Boeken over sociale geschiedenis Limburgse mijnwerkers
”Dabbe”, was het daarbeneden. En dabbe betekende: ploeteren. Zwart van stof en kolengruis baanden de Limburgse mijnwerkers zich een weg door de grond onder hun provincie. Maar de mijnen gingen dicht, de kompels moesten op zoek naar ander werk, hun herinneringen dreigen teloor te gaan.
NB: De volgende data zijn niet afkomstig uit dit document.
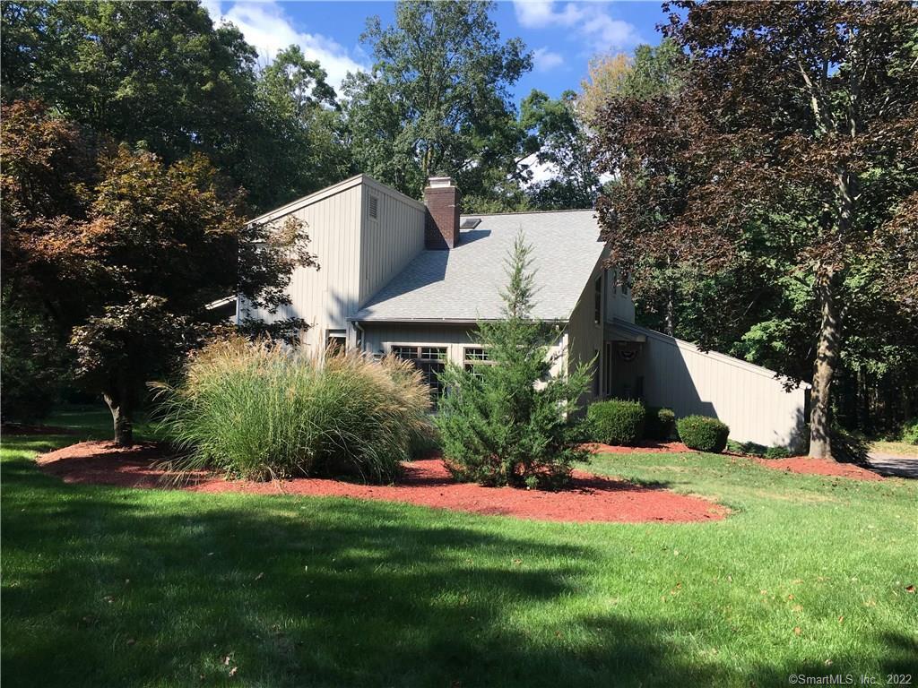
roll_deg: -2.4
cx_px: 459
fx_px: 769
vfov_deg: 48.2
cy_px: 344
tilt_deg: +1.0
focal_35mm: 29
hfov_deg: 61.7
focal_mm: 4.15
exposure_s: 1/739
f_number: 2.2
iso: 25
Bijna zes jaar geleden namen Provinciale Staten van Limburg een motie aan: er moest een wetenschappelijk standaardwerk komen over de mijnwerkers. Daarnaast zou er over deze sociale geschiedenis een boek moeten verschijnen dat een breed publiek zou aanspreken. Boeken over de mijnen zijn er wel. Een studie naar de leefomstandigheden van de arbeiders ontbrak echter nog. Het leidde tot de oprichting van de stichting De Koempel Verhaalt.
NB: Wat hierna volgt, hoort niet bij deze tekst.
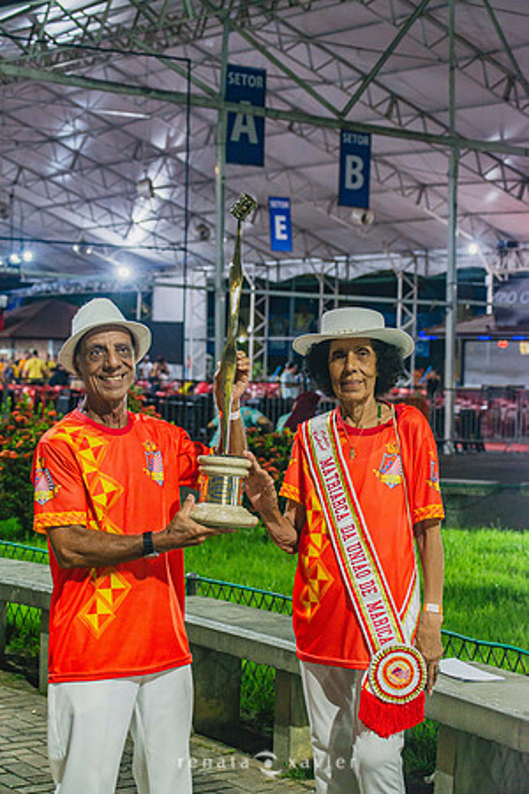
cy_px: 397
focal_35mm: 70
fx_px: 1543
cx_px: 264
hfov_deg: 19.5
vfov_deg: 28.8
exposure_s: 1/125
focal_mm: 70
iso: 1000
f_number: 5.6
Vrijdag worden beide publicaties gepubliceerd. In het ‘publieksboek’ ”In en onder het dorp” heeft de Limburgse dichter-schrijver prof. dr. Wiel Kusters, die op 1 juni pensioneerde als hoogleraar letterkunde aan de Universiteit Maastricht, het mijnleven uit zijn jeugdjaren beschreven. Zijn vader vertelde weinig over zijn ondergrondse werk, omdat moeder Kusters er eigenlijk niet over wilde horen. Het was zware en gevaarlijke arbeid, maar lange tijd broodnodig: de steenkool voorzag in 1950 nog in 76,2 procent van de Nederlandse energiebehoefte.
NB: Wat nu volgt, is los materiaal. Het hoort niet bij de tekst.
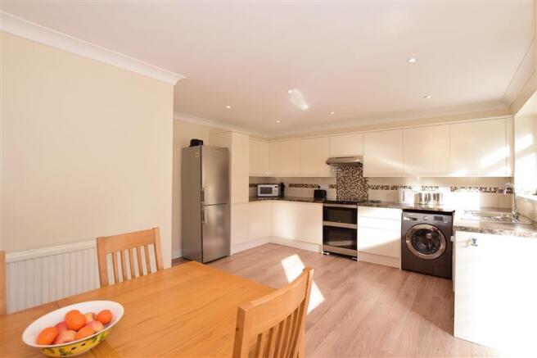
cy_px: 179
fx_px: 224
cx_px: 268
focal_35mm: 15
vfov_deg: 77.3
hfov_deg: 100.4
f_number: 5.6
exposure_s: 1/125
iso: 400
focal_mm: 10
De voorgeschiedenis van de Domaniale Mijn in Kerkrade ging terug tot de twaalfde eeuw. In de periode 1899-1928 werden er nog elf mijnen bijgebouwd, zeven particuliere en vier staatsmijnen. De omvang van hun personeelsbestand was in 1958 op zijn grootst: meer dan 56.000 arbeiders.
Bij het begin van hun dienst stapten de mijnwerkers in een vier etages tellende kooi. Als de deuren met veel kabaal dichtgingen, klonken schelle belsignalen. Sommige mijnwerkers sloegen nog snel een kruis voordat de lift pijlsnel de diepte inging. Ze moesten diep ademhalen en slikken, vanwege het luchtdrukverschil. En door hun knieën zakken om de schok van de landing op te vangen.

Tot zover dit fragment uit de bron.